The saving grace was that this discovery carried no yearning for a second exposure. Sam's nature was nothing if not self-denying, at least when it came to pleasant indulgences, and she was already looking back at this epiphany with a stern distaste.
She sat in the car and watched the house for a while, seeing shadows playing across the drawn shades as Manuel conducted business with Peter Bullis's crew of slowly escalating CIs and undercover cops, all posing as word-of-mouth, walk-in customers.
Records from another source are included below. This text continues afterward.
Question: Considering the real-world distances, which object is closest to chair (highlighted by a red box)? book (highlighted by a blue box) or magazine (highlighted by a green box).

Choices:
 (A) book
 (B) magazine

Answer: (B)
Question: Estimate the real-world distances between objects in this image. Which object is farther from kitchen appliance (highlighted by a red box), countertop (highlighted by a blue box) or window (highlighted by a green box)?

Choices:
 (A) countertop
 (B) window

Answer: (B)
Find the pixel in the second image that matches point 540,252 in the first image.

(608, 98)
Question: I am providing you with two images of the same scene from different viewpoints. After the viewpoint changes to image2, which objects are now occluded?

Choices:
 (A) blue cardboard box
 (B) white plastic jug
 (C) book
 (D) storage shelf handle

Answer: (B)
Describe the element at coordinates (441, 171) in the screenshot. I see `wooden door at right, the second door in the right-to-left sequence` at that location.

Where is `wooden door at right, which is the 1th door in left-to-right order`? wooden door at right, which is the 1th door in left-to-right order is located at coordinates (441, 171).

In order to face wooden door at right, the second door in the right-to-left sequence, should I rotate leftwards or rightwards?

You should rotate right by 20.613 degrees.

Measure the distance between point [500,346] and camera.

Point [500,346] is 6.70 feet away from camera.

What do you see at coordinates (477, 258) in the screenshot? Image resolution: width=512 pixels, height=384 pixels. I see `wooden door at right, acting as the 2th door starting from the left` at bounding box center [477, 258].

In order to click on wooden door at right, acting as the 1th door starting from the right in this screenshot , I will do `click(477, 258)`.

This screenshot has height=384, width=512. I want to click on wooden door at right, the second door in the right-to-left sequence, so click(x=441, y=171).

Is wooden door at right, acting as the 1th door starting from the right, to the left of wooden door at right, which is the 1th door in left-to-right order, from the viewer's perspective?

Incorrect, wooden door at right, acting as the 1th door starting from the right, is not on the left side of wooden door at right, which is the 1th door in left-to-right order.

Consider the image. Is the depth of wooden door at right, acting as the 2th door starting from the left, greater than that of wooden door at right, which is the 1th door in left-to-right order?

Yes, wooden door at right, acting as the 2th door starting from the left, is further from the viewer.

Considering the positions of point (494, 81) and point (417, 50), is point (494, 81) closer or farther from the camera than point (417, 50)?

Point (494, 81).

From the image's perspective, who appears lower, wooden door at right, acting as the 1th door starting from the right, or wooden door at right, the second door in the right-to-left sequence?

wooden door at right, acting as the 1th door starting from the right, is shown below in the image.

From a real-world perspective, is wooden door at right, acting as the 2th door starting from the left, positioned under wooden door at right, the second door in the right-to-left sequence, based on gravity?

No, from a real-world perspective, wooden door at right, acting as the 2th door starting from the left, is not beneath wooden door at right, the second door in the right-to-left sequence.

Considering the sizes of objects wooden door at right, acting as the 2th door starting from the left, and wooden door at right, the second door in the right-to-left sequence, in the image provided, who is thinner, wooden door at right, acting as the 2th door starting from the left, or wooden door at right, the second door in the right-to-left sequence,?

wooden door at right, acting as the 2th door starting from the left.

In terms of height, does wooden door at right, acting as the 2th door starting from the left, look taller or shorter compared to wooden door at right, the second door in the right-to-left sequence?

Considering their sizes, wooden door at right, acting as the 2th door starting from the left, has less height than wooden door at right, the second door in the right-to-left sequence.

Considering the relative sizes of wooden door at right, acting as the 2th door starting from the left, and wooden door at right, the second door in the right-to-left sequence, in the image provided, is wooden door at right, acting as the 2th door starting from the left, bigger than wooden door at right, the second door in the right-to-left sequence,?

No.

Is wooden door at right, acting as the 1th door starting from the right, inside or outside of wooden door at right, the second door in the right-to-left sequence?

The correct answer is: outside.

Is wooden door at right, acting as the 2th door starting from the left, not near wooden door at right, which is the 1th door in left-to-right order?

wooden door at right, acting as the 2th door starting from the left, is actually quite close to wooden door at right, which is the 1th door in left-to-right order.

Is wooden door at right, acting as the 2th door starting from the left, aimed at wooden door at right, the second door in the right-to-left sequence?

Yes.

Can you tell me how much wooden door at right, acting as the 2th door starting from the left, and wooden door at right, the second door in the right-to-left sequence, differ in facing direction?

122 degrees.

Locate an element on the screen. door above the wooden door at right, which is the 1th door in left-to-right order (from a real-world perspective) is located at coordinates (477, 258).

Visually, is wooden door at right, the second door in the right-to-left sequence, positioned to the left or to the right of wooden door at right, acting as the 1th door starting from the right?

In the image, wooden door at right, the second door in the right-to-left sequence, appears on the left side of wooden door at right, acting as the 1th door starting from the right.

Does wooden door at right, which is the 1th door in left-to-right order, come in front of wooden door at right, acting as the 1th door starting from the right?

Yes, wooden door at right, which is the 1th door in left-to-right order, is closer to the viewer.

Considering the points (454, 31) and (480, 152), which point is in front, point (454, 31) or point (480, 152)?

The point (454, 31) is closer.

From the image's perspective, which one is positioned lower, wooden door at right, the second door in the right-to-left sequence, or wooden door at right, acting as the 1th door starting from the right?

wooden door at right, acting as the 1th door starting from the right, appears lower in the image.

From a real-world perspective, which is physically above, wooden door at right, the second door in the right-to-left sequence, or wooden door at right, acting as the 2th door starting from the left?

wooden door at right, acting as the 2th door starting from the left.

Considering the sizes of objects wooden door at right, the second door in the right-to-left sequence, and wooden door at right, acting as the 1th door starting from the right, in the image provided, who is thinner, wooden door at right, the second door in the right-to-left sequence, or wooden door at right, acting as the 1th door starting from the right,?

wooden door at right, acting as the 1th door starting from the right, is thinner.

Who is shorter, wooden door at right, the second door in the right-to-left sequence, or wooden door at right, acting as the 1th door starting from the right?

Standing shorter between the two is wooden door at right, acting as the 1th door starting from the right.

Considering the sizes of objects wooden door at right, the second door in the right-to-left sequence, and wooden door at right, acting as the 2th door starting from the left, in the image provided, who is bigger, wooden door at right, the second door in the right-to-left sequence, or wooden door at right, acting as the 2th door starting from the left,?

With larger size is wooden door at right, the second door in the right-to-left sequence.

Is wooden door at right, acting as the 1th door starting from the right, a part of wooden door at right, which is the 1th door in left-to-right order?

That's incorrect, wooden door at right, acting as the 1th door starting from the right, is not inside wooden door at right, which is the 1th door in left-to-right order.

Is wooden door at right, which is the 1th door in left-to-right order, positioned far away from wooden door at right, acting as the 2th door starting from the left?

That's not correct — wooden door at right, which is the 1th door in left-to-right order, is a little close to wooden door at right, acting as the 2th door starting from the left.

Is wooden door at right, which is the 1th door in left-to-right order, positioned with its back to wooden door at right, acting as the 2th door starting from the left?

It was an odd moment for her, especially given what she'd just gone through. Sitting in this car, those memories still as fresh as the dried sweat on her skin, and thinking of Manuel doing business under a battery of hidden cameras, she felt a lack of definition—half crook and half cop—and couldn't help but link it to her life as a whole. Because for Sam, almost everything about her felt in limbo. She was no longer a kid, but still couldn't compare to an adult like her mentor, Joe Gunther. She was no longer a municipal cop, but part of an elite unit that still had to negotiate its way into almost every investigation. And she wasn't single, in the sense of being alone, but was involved with a maniac and now felt drawn to a criminal.
The whole package made her feel as if where she'd come from was long gone, and where she was headed was out of reach.